Collected data
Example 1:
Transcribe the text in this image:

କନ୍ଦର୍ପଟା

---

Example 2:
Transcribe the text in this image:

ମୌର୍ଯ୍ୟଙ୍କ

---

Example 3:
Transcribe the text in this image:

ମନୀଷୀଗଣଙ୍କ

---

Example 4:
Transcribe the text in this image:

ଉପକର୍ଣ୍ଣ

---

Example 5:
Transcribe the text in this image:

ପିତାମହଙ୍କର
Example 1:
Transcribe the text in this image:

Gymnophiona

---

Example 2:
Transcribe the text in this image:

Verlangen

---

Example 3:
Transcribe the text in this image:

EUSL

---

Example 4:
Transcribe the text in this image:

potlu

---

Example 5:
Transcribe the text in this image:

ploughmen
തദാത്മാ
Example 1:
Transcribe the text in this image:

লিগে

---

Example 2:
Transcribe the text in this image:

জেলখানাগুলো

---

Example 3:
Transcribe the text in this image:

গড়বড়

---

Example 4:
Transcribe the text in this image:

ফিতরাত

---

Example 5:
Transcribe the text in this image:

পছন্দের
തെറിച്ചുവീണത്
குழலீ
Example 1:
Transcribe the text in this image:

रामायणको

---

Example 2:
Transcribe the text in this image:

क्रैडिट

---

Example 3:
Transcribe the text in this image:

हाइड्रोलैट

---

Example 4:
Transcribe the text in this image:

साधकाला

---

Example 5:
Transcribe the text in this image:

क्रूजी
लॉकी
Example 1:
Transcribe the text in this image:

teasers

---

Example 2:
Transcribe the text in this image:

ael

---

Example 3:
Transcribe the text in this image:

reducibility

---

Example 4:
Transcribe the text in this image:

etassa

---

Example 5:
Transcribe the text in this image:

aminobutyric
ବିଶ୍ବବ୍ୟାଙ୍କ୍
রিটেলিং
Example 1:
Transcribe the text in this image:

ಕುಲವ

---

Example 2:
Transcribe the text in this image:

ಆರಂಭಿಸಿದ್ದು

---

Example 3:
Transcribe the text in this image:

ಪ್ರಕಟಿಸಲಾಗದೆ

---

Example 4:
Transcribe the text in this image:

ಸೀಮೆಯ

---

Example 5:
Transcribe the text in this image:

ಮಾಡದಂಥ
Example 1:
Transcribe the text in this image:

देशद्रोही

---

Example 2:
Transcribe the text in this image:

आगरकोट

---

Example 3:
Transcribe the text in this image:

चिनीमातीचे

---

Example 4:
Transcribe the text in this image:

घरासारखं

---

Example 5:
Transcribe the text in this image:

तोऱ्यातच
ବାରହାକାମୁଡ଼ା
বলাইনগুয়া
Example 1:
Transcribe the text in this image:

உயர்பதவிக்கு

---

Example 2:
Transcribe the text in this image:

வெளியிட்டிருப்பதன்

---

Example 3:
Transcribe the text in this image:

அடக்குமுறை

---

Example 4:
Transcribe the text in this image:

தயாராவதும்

TASK DIRECTIONS
Please return the data above in full, without altering a single line.

EXERCISE ANSWER
Example 1:
Transcribe the text in this image:

କନ୍ଦର୍ପଟା

---

Example 2:
Transcribe the text in this image:

ମୌର୍ଯ୍ୟଙ୍କ

---

Example 3:
Transcribe the text in this image:

ମନୀଷୀଗଣଙ୍କ

---

Example 4:
Transcribe the text in this image:

ଉପକର୍ଣ୍ଣ

---

Example 5:
Transcribe the text in this image:

ପିତାମହଙ୍କର
Example 1:
Transcribe the text in this image:

Gymnophiona

---

Example 2:
Transcribe the text in this image:

Verlangen

---

Example 3:
Transcribe the text in this image:

EUSL

---

Example 4:
Transcribe the text in this image:

potlu

---

Example 5:
Transcribe the text in this image:

ploughmen
തദാത്മാ
Example 1:
Transcribe the text in this image:

লিগে

---

Example 2:
Transcribe the text in this image:

জেলখানাগুলো

---

Example 3:
Transcribe the text in this image:

গড়বড়

---

Example 4:
Transcribe the text in this image:

ফিতরাত

---

Example 5:
Transcribe the text in this image:

পছন্দের
തെറിച്ചുവീണത്
குழலீ
Example 1:
Transcribe the text in this image:

रामायणको

---

Example 2:
Transcribe the text in this image:

क्रैडिट

---

Example 3:
Transcribe the text in this image:

हाइड्रोलैट

---

Example 4:
Transcribe the text in this image:

साधकाला

---

Example 5:
Transcribe the text in this image:

क्रूजी
लॉकी
Example 1:
Transcribe the text in this image:

teasers

---

Example 2:
Transcribe the text in this image:

ael

---

Example 3:
Transcribe the text in this image:

reducibility

---

Example 4:
Transcribe the text in this image:

etassa

---

Example 5:
Transcribe the text in this image:

aminobutyric
ବିଶ୍ବବ୍ୟାଙ୍କ୍
রিটেলিং
Example 1:
Transcribe the text in this image:

ಕುಲವ

---

Example 2:
Transcribe the text in this image:

ಆರಂಭಿಸಿದ್ದು

---

Example 3:
Transcribe the text in this image:

ಪ್ರಕಟಿಸಲಾಗದೆ

---

Example 4:
Transcribe the text in this image:

ಸೀಮೆಯ

---

Example 5:
Transcribe the text in this image:

ಮಾಡದಂಥ
Example 1:
Transcribe the text in this image:

देशद्रोही

---

Example 2:
Transcribe the text in this image:

आगरकोट

---

Example 3:
Transcribe the text in this image:

चिनीमातीचे

---

Example 4:
Transcribe the text in this image:

घरासारखं

---

Example 5:
Transcribe the text in this image:

तोऱ्यातच
ବାରହାକାମୁଡ଼ା
বলাইনগুয়া
Example 1:
Transcribe the text in this image:

உயர்பதவிக்கு

---

Example 2:
Transcribe the text in this image:

வெளியிட்டிருப்பதன்

---

Example 3:
Transcribe the text in this image:

அடக்குமுறை

---

Example 4:
Transcribe the text in this image:

தயாராவதும்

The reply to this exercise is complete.